Randy Yates replied on : 19 of 26
Steve, ignore that previous post - i was getting confused between the multiplication operator and the convolution operator.
GT replied on : 20 of 26
Hey Steve, thanks for the insight into separable kernels. I would like to know how what you have written in the initial posts applies to 3D. For instance I have a 3D mask and intend to convolve with a guassian. I know that the gaussian is separable, how do I go about separating the kernel for convolution in 3D ? regards GT
Steve replied on : 21 of 26
GT—Just filter three times in succession. Use a one-dimensional Gaussian filter oriented along the 1st dimension, then along the 2nd dimension, then along the 3rd.

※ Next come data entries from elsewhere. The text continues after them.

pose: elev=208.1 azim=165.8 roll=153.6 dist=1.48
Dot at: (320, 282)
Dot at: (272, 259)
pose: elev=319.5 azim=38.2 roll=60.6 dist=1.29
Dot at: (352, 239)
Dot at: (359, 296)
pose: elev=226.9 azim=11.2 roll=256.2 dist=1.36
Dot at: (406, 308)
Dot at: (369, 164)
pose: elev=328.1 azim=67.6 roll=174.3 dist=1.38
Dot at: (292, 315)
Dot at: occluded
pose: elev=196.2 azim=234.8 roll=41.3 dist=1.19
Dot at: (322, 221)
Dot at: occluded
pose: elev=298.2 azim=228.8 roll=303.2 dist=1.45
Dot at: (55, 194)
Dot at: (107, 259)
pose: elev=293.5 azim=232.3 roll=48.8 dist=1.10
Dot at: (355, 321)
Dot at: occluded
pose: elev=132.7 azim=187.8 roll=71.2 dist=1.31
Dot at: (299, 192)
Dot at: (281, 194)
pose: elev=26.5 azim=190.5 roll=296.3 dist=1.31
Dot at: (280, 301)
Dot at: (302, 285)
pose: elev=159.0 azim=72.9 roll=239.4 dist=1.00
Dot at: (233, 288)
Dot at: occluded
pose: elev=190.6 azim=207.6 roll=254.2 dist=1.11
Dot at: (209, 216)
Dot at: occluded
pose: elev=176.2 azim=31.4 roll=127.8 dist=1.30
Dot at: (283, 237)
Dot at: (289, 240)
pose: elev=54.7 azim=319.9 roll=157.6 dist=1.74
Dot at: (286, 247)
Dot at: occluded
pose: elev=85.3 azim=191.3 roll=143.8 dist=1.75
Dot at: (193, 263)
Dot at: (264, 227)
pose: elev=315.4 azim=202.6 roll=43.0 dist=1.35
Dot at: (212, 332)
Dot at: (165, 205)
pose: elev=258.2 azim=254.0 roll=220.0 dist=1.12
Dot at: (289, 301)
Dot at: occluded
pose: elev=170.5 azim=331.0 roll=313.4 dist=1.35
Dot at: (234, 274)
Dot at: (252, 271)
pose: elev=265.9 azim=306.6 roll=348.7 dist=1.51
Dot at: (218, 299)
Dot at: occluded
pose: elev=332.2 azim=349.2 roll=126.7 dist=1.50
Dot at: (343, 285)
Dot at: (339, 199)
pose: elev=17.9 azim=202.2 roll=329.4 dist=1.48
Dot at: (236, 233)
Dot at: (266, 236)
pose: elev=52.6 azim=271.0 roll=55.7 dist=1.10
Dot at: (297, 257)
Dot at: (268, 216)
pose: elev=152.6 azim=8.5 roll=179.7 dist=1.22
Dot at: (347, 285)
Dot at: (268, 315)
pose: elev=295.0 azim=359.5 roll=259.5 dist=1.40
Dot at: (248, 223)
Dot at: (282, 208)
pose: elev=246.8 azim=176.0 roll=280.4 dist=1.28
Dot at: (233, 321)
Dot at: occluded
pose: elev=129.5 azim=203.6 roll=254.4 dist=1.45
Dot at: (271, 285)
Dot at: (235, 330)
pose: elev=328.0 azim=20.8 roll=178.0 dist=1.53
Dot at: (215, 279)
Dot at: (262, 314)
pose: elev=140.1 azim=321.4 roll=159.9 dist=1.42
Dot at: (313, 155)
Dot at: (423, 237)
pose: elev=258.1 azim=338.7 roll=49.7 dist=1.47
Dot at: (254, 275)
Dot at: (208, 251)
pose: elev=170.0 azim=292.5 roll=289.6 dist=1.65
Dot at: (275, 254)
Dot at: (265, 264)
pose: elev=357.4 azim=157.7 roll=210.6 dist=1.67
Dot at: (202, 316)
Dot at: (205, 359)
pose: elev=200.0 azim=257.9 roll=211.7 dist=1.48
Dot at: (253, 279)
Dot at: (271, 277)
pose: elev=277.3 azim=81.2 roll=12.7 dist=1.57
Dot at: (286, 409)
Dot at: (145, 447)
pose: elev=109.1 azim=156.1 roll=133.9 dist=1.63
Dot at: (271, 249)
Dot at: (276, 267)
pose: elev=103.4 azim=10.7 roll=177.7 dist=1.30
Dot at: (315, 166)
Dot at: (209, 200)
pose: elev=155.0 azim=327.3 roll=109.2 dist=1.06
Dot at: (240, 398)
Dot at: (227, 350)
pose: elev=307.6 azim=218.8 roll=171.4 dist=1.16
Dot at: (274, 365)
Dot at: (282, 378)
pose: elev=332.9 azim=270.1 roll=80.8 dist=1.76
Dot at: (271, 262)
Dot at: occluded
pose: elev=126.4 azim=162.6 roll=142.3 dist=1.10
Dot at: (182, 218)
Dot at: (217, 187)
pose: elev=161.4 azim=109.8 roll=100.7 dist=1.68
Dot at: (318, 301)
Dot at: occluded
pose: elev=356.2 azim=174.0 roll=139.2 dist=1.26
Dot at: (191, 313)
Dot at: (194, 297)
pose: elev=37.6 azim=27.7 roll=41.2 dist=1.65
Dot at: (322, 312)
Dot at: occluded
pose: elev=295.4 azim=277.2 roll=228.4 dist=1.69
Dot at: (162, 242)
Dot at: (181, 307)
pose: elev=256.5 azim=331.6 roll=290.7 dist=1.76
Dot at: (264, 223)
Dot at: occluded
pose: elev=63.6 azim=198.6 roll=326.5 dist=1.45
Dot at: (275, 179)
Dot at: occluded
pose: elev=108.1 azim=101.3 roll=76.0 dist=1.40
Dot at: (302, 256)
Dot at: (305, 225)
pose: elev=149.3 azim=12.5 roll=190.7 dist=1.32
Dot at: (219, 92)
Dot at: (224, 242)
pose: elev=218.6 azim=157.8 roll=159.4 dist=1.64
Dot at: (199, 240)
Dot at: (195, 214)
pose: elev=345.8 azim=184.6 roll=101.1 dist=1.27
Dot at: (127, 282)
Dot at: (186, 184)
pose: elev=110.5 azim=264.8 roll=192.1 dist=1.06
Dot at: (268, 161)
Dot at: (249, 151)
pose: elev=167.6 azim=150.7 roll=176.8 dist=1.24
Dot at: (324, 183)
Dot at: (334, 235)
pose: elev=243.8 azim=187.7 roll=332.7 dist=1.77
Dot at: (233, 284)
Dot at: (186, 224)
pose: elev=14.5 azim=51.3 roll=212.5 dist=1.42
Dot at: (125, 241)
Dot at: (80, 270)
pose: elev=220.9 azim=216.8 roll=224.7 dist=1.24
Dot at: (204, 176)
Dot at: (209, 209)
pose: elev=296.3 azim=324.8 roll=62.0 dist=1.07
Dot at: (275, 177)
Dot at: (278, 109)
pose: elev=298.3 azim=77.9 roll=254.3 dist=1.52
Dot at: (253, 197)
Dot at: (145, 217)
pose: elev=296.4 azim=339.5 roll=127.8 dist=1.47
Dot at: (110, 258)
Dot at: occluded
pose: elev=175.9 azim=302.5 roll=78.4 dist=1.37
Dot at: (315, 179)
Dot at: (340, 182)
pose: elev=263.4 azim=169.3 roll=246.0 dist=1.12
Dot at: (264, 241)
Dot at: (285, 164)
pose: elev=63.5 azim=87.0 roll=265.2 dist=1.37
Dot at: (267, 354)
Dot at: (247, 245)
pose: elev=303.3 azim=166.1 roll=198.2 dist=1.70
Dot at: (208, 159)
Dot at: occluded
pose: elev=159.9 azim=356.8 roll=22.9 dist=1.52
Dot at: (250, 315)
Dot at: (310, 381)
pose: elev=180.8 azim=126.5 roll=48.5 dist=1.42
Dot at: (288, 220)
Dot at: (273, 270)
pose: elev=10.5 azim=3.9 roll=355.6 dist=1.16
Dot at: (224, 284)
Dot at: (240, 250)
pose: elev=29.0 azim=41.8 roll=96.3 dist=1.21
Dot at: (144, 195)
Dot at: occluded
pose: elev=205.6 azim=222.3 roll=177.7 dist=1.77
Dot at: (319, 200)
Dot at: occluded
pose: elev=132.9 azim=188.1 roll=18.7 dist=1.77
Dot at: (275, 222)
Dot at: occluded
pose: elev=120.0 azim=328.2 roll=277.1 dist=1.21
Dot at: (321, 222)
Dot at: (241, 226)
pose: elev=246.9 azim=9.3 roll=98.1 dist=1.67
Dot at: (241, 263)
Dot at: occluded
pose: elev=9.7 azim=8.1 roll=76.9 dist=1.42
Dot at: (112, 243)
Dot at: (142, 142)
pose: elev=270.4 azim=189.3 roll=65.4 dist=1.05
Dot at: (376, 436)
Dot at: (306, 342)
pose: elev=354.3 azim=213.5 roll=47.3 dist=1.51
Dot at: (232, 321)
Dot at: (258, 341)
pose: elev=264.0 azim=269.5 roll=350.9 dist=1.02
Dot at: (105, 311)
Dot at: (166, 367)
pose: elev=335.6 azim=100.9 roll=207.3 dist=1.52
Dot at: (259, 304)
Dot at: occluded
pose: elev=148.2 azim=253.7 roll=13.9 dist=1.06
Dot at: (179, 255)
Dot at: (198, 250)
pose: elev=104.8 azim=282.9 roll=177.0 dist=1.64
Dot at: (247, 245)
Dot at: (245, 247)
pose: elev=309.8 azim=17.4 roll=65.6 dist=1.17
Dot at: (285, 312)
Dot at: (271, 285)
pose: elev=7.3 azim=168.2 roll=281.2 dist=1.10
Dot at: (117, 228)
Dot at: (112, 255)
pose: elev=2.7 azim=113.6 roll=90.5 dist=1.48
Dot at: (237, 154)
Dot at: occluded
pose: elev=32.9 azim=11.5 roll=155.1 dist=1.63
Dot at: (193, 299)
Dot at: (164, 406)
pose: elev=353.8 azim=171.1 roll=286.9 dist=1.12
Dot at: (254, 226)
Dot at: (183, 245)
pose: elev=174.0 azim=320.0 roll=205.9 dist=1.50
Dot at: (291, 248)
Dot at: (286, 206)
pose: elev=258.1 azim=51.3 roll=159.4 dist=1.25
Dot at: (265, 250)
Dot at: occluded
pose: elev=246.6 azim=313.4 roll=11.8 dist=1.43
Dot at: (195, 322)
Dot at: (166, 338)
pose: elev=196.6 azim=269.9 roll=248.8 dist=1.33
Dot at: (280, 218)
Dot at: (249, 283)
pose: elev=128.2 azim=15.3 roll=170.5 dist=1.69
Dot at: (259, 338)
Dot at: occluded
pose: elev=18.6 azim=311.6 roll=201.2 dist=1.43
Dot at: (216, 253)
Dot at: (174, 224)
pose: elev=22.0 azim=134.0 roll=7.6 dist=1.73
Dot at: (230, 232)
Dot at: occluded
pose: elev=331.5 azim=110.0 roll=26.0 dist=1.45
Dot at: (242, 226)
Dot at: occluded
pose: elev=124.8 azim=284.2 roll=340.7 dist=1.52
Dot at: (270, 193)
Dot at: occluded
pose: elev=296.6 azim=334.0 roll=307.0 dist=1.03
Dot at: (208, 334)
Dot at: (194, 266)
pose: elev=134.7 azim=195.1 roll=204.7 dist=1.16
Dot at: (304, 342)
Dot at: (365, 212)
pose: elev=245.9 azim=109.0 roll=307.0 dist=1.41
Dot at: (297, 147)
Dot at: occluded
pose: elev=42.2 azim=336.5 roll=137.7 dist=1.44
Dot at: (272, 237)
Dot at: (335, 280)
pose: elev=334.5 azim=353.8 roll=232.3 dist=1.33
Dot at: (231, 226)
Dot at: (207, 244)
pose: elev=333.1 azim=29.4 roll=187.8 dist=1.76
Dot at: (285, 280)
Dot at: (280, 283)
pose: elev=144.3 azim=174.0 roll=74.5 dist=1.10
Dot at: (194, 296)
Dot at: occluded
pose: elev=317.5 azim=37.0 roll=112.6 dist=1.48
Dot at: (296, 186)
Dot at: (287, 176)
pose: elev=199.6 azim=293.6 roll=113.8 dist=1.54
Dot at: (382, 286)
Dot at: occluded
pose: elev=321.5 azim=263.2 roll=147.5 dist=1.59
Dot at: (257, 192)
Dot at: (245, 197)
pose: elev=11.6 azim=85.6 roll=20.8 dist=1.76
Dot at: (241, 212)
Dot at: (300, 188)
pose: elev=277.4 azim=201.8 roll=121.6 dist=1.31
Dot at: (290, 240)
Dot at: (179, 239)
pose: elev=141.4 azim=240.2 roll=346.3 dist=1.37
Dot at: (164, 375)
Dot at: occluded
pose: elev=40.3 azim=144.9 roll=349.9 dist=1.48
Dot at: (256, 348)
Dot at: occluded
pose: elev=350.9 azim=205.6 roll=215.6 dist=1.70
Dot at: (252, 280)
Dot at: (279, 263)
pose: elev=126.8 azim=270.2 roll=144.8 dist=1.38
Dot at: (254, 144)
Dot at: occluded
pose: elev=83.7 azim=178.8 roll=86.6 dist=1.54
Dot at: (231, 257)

Vasek replied on : 22 of 26
Hi Steve, Concerning the built-in n-D convolution methods: MATLAB (v2008b) keeps failing due to out-of-memory errors when convolving large 3D arrays (e.g. (256)^3) with a ~16^3 (general, non-separable) kernel. I've tried imfilter, convn or convnfft from the filexchange, same result ... Would it make sense to add an functionality that transparently breaks down the task into filtering smaller sub-arrays and stitches together the results, depending on the free contiguous memory blocks, to prevent memory errors? Or can you think of another solution ? Thanks Vasek
Steve replied on : 23 of 26
Vasek—I believe convn does not use extra memory besides that required for the input and output arrays. So if you are running out of memory with convn, a block-based approach will not help you. You might want to look at the "Avoiding Out of Memory Errors" support page for more information and tips.
Felipe replied on : 24 of 26
Hi Steve, You describe how to determine if a filter is separable in the time domain. What if I have an filter in the frequency domain only, and want to recognize if it is separable, and possibly write the h1 and h2 components of the filter in the time domain, whithout using ifft2?
Jonathan replied on : 25 of 26
Hi Steve, I was wondering whether or not this content of this article relates at all to a Separability filter - read it in a paper and I have not been able to get a clear definition. Thanks!
Steve replied on : 26 of 26
Jonathan—If you mean "separable filter," then yes, that is the same thing as separable convolution.